***** Texto proporcionado *****

(241) Dirección espiritual o acompañamiento espiritual -2



–Ay, Señor… Yo pensaba que ya con este segundo terminaba.


–Yo también. Pero «el hombre propone y Dios dispone». Paciencia.



Ya vimos las cualidades principales que debe tener un padre espiritual. Hemos de considerar ahora las actitudes más importantes de quien se confía a su dirección.


—Actitudes principales del dirigido


1. Voluntad firme de alcanzar la santidad. Debe pretenderla por amor a Dios, para unirse a Él por el amor perfectamente. Es decir, debe procurar la santidad «con todo el corazón, con toda el alma, con todas sus fuerzas, con toda su mente» (cf. Lc 10,27; Dt 6,5), sobre todas las cosas. Si el cristiano no va a la dirección con esta actitud ¿qué es lo que en ella busca? ¿Qué otras cosas pueden buscarse en la dirección espiritual?




Si esa voluntad de santidad falta en el cristiano, el director deberá dedicarse antes que nada a suscitarla; pero si no lo consigue en un tiempo prudencial, le convendrá normalmente renunciar a esa dirección. «Si no os reciben o no escuchan vuestras palabras, salid de aquella casa o de aquella ciudad» (Mt 10,14). «La mies es mucha, los operarios pocos» (Mt 9,37), y por eso mismo éstos deben mirar bien cómo invierten sus limitadídisimas fuerzas pastorales, no deteniéndose largamente «a saludar por el camino» (Lc 10,4)… ¿Qué se hace en las reiteradas entrevistas de dirección, cuando el cristiano no busca en ellas realmente la santidad? Conversaciones vanas, «palabras ociosas», de las que «habrá que dar cuenta el día del juicio» (Mt 12,36).

***** Extractos de datos *****

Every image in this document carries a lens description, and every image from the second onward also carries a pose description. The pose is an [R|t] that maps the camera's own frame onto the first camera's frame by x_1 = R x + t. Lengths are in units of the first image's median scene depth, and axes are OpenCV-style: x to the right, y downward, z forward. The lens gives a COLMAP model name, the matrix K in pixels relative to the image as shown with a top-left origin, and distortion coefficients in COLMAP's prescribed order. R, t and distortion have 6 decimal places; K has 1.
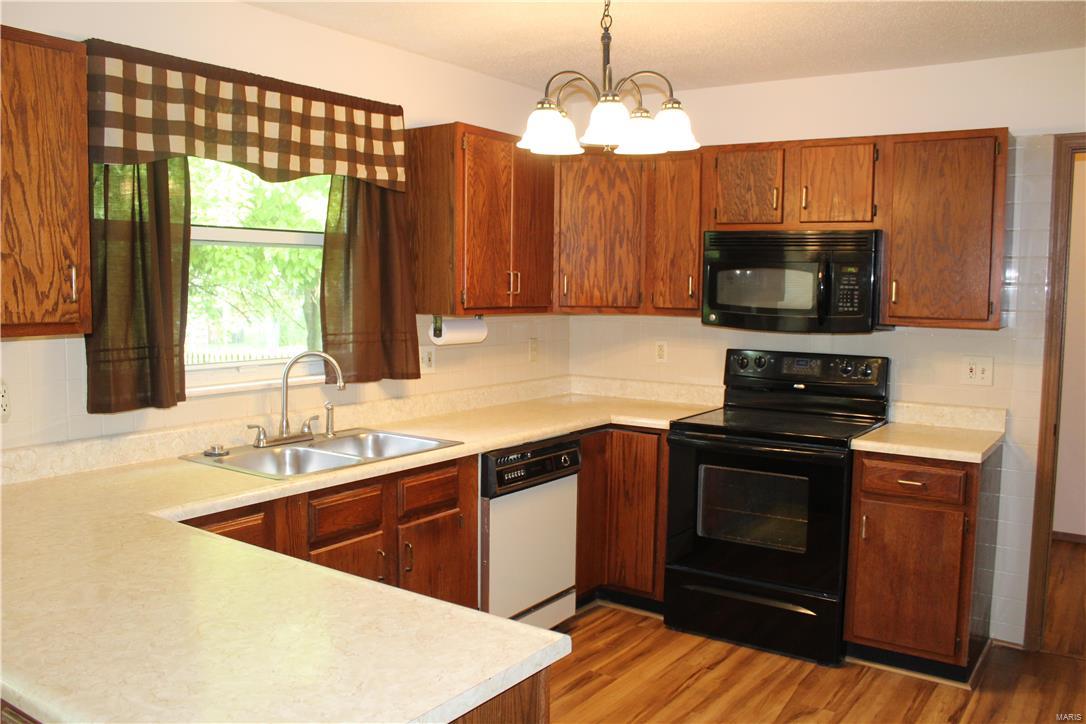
lens RADIAL K [[907.5, 0, 534.6], [0, 907.5, 359.3], [0, 0, 1]] dist [-0.163748, 0.144592]
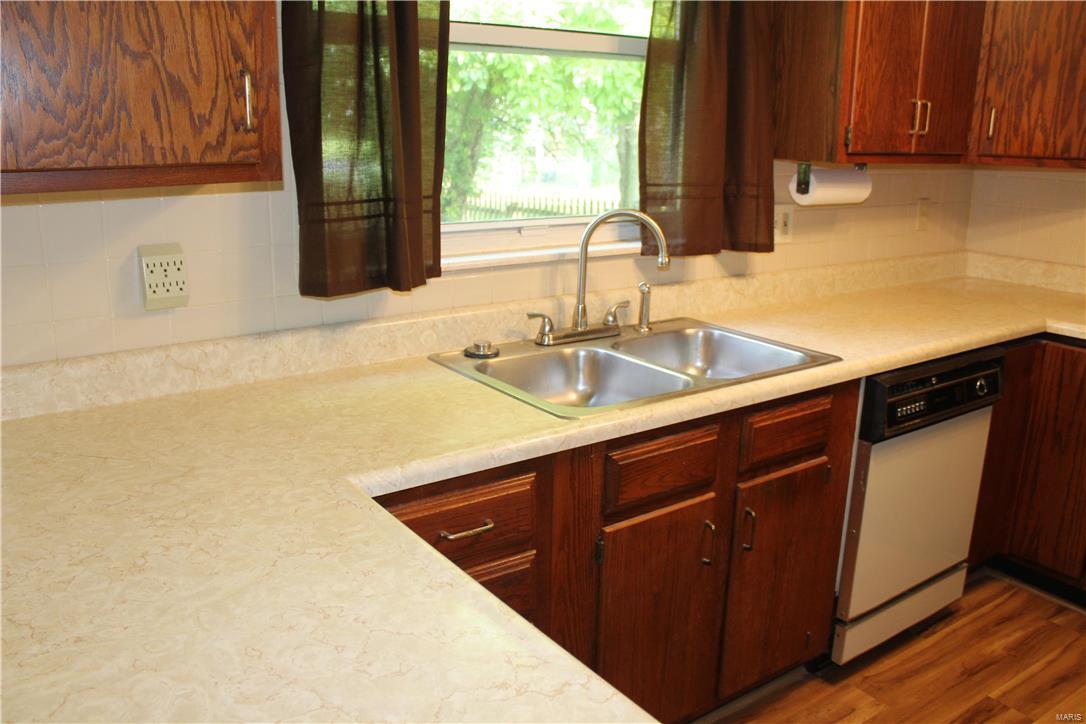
lens RADIAL K [[907.5, 0, 537.7], [0, 907.5, 360.0], [0, 0, 1]] dist [-0.163748, 0.144592]
pose [[0.942992, 0.090100, -0.320387, -0.071342], [-0.032850, 0.983155, 0.179799, -0.015710], [0.331190, -0.159024, 0.930067, 0.287496]]
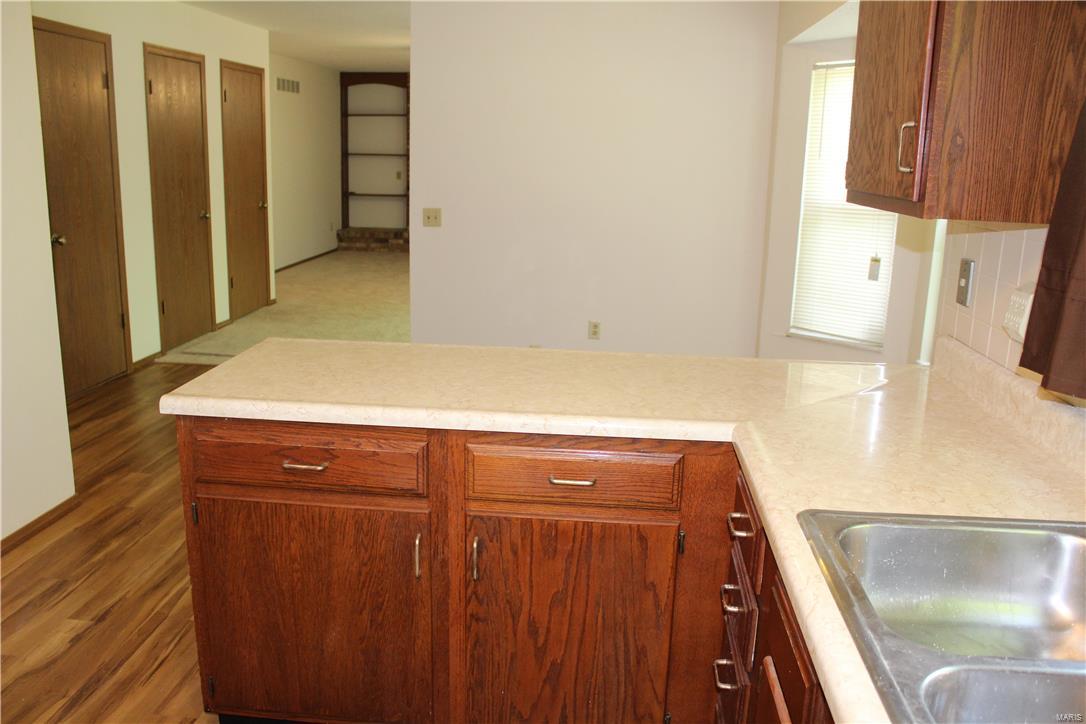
lens RADIAL K [[907.5, 0, 535.5], [0, 907.5, 359.0], [0, 0, 1]] dist [-0.163748, 0.144592]
pose [[-0.863834, 0.084376, -0.496661, 0.084276], [-0.075087, 0.953298, 0.292549, -0.070252], [0.498150, 0.290006, -0.817155, 0.960917]]
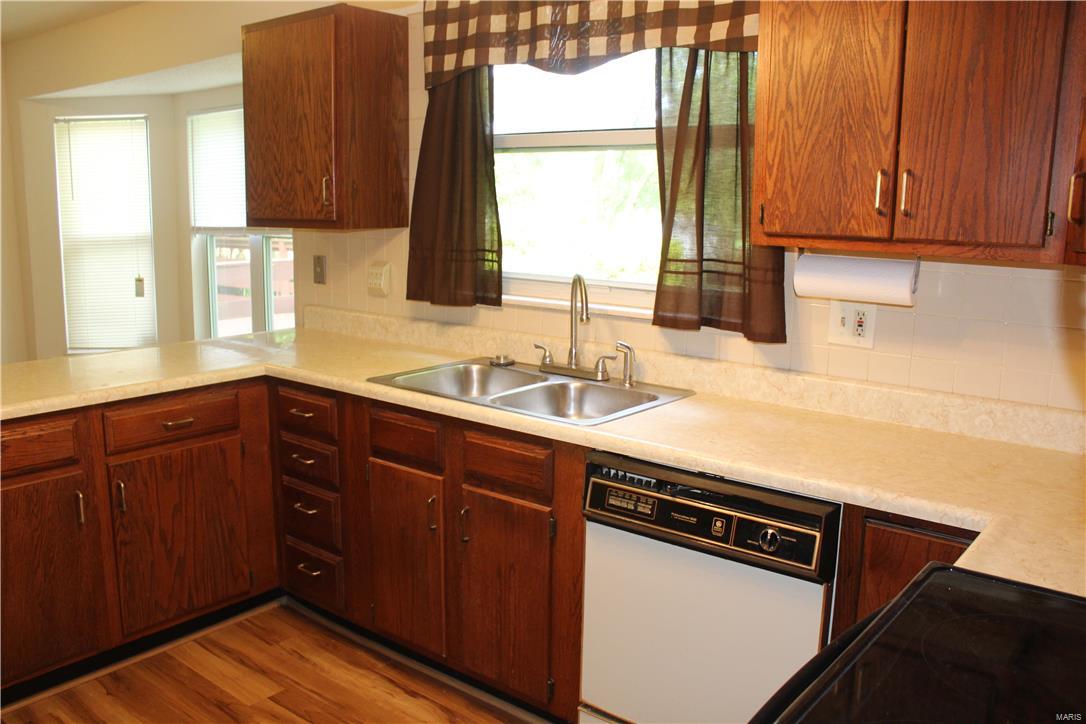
lens RADIAL K [[907.5, 0, 531.6], [0, 907.5, 360.8], [0, 0, 1]] dist [-0.163748, 0.144592]
pose [[-0.069492, 0.165413, -0.983773, 0.529971], [-0.095489, 0.980526, 0.171612, -0.061467], [0.993002, 0.105865, -0.052343, 0.897678]]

*****

*Ejercicios*.
A: Según el texto sobre la dirección espiritual, ¿por qué le conviene normalmente al director renunciar a la dirección si en un tiempo prudencial no logra suscitar en el cristiano la voluntad de santidad? Responde en una a tres oraciones.
B: ¿Cuál es la primera de las actitudes principales del dirigido que enumera el texto sobre la dirección espiritual?

*Respuestas numeradas*.
A: La mies es mucha y los operarios pocos, así que estos deben mirar bien cómo invierten sus fuerzas pastorales, muy limitadas, sin detenerse largamente «a saludar por el camino». Además, cuando el cristiano no busca realmente la santidad, las entrevistas reiteradas se quedan en conversaciones vanas y «palabras ociosas».

B: La voluntad firme de alcanzar la santidad.